**Task instructions**
Leave out every picture, then transcribe the rest of the listing exactly.

**Given material**
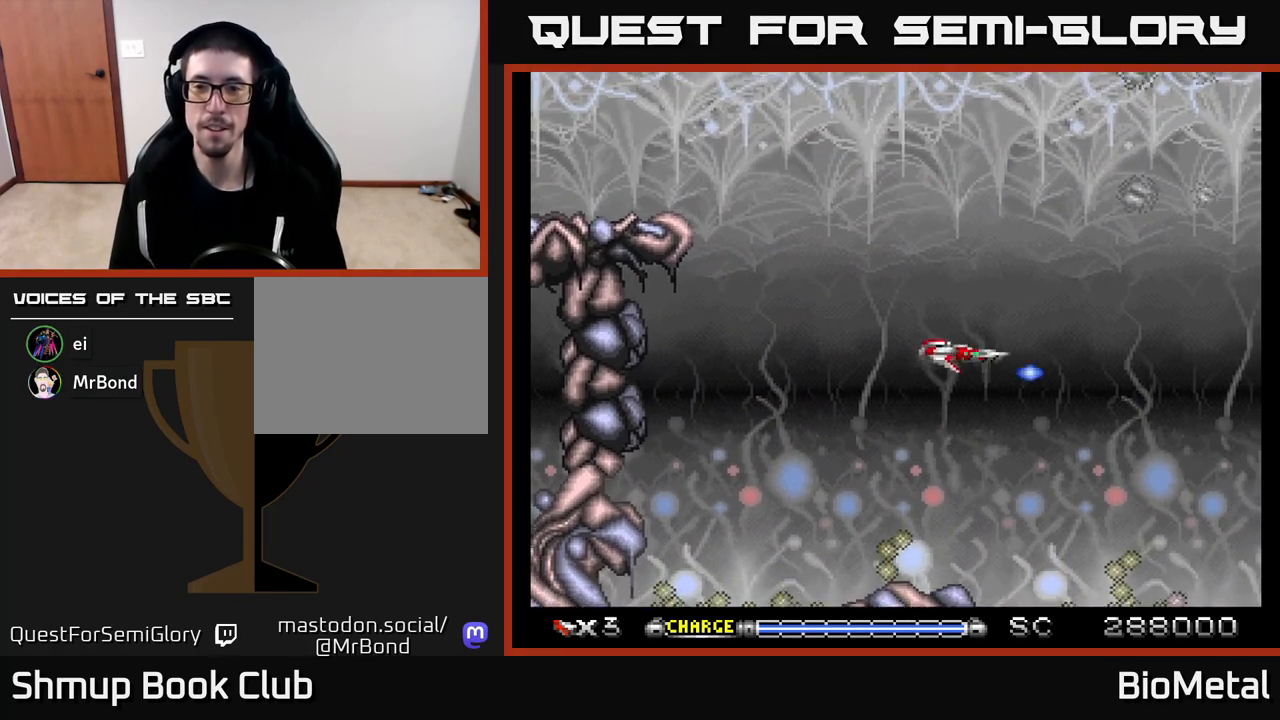
{"buttons": ["A", "DPAD_DOWN"], "left_stick": "center", "right_stick": "center", "events": [[400, "DPAD_LEFT", "down"], [417, "DPAD_UP", "up"], [467, "DPAD_LEFT", "up"], [483, "DPAD_DOWN", "down"]]}
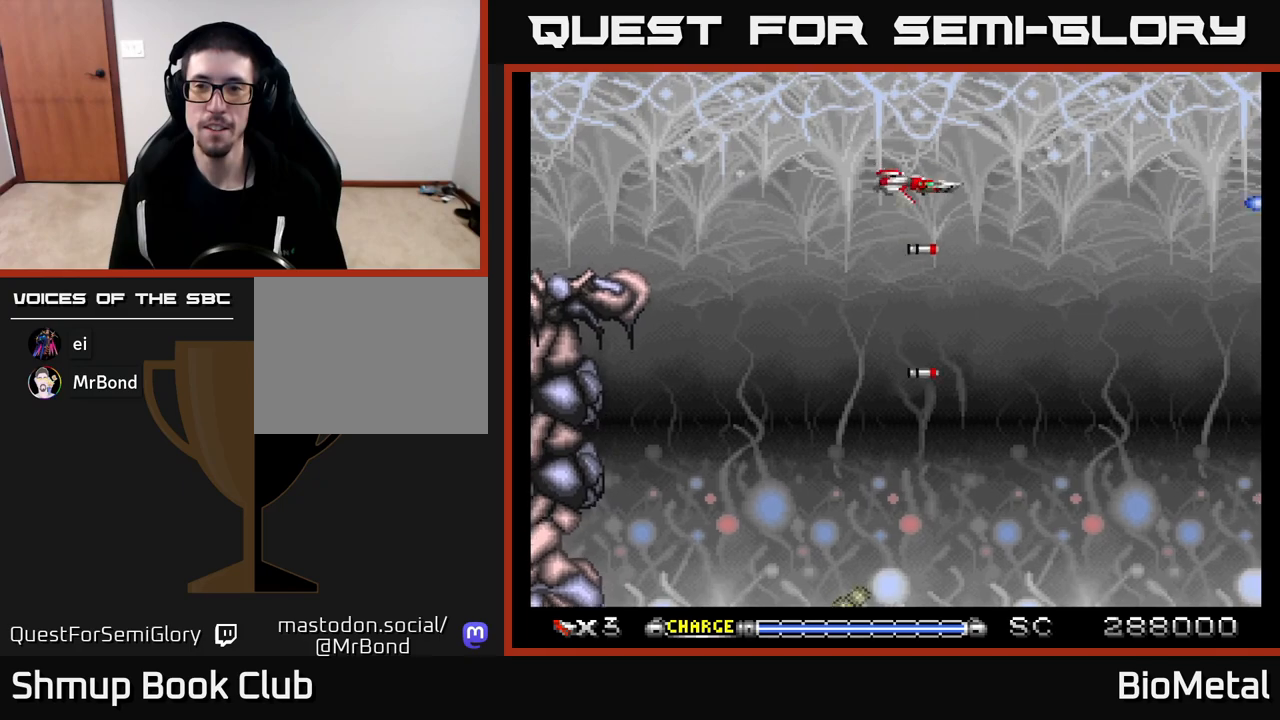
{"buttons": [], "left_stick": "center", "right_stick": "center", "events": [[350, "DPAD_DOWN", "up"], [400, "A", "up"]]}
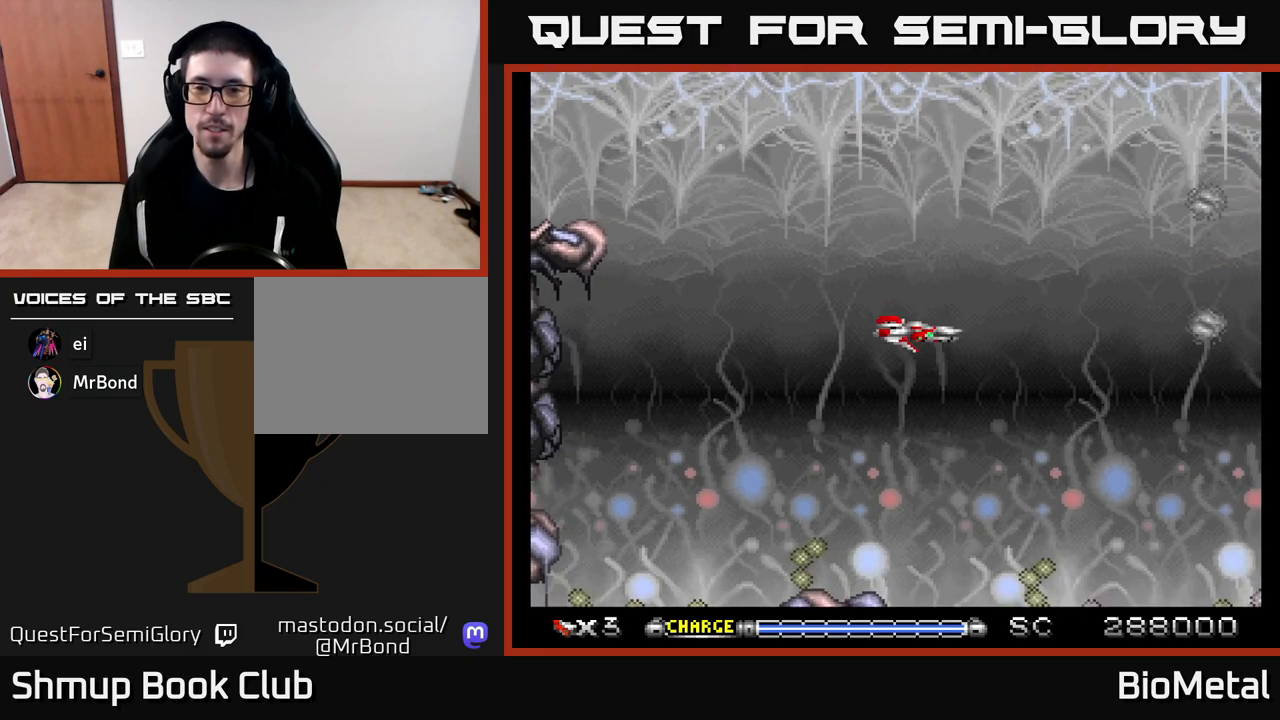
{"buttons": ["A"], "left_stick": "center", "right_stick": "center", "events": [[450, "A", "down"]]}
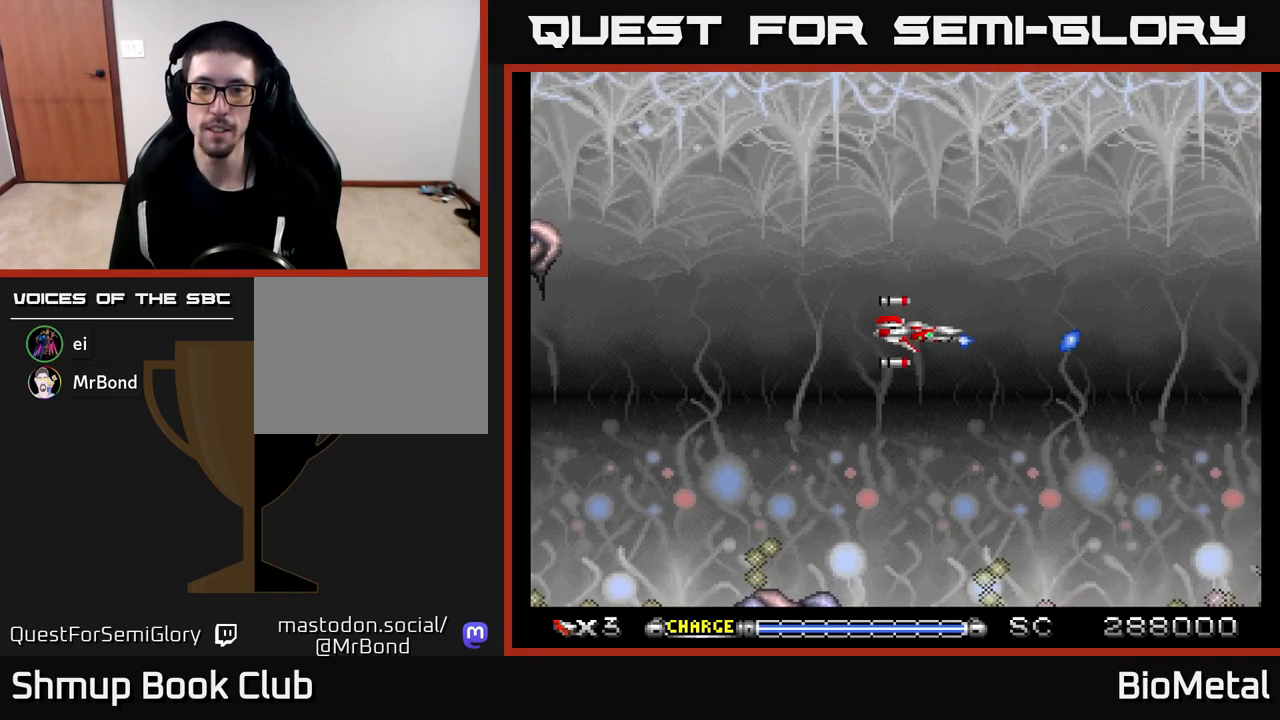
{"buttons": ["A"], "left_stick": "center", "right_stick": "center", "events": [[233, "DPAD_DOWN", "down"], [317, "DPAD_RIGHT", "down"], [383, "DPAD_DOWN", "up"], [450, "DPAD_RIGHT", "up"]]}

**Output for this task**
{"buttons": ["A", "DPAD_DOWN"], "left_stick": "center", "right_stick": "center", "events": [[400, "DPAD_LEFT", "down"], [417, "DPAD_UP", "up"], [467, "DPAD_LEFT", "up"], [483, "DPAD_DOWN", "down"]]}
{"buttons": [], "left_stick": "center", "right_stick": "center", "events": [[350, "DPAD_DOWN", "up"], [400, "A", "up"]]}
{"buttons": ["A"], "left_stick": "center", "right_stick": "center", "events": [[450, "A", "down"]]}
{"buttons": ["A"], "left_stick": "center", "right_stick": "center", "events": [[233, "DPAD_DOWN", "down"], [317, "DPAD_RIGHT", "down"], [383, "DPAD_DOWN", "up"], [450, "DPAD_RIGHT", "up"]]}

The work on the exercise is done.